**** Source material ****
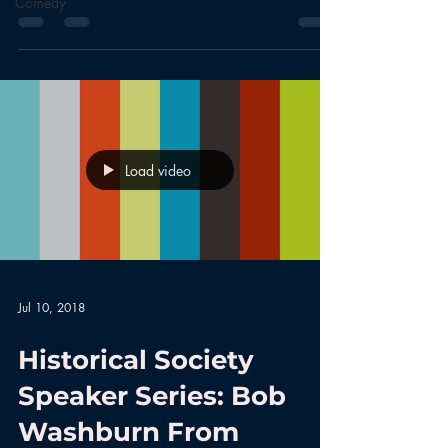
Comedy
Load video
Jul 10, 2018
Historical Society
Speaker Series: Bob
Washburn From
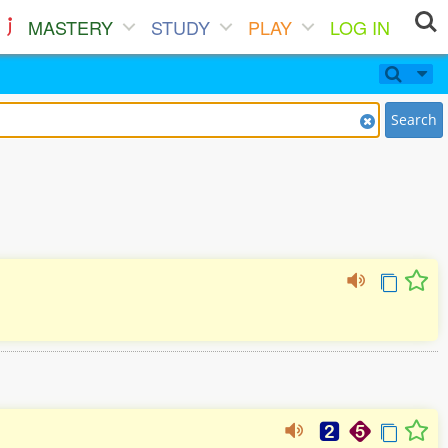
MASTERY
STUDY
PLAY
LOG IN
Search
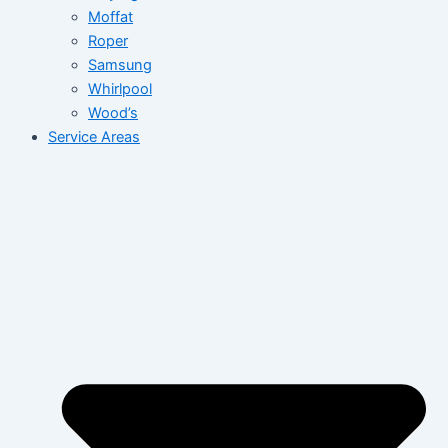
Moffat
Roper
Samsung
Whirlpool
Wood’s
Service Areas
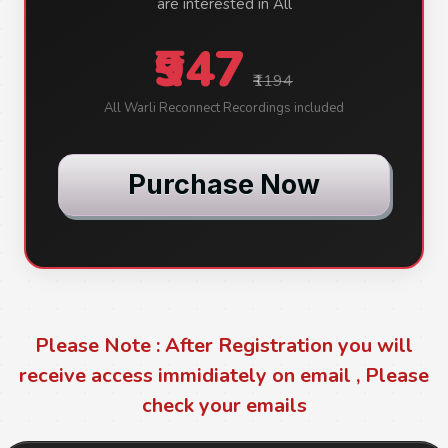
are interested in All
₹947
₹1194
All Warli Reconnect Recordings included
Purchase Now
Please Note : After Registration you will
receive access immidiately on email , Please
check your emails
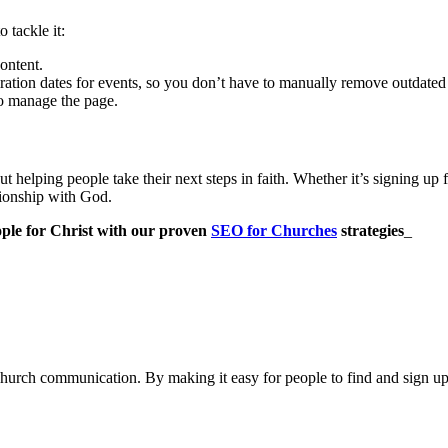
 tackle it:
ontent.
ration dates for events, so you don’t have to manually remove outdated
to manage the page.
out helping people take their next steps in faith. Whether it’s signing up
ationship with God.
ople for Christ with our proven
SEO for Churches
strategies
_
church communication. By making it easy for people to find and sign up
****
How to complete this task
Filter the records down to the lines that contain the string "people", and copy those lines.

Response area
out helping people take their next steps in faith. Whether it’s signing up
church communication. By making it easy for people to find and sign up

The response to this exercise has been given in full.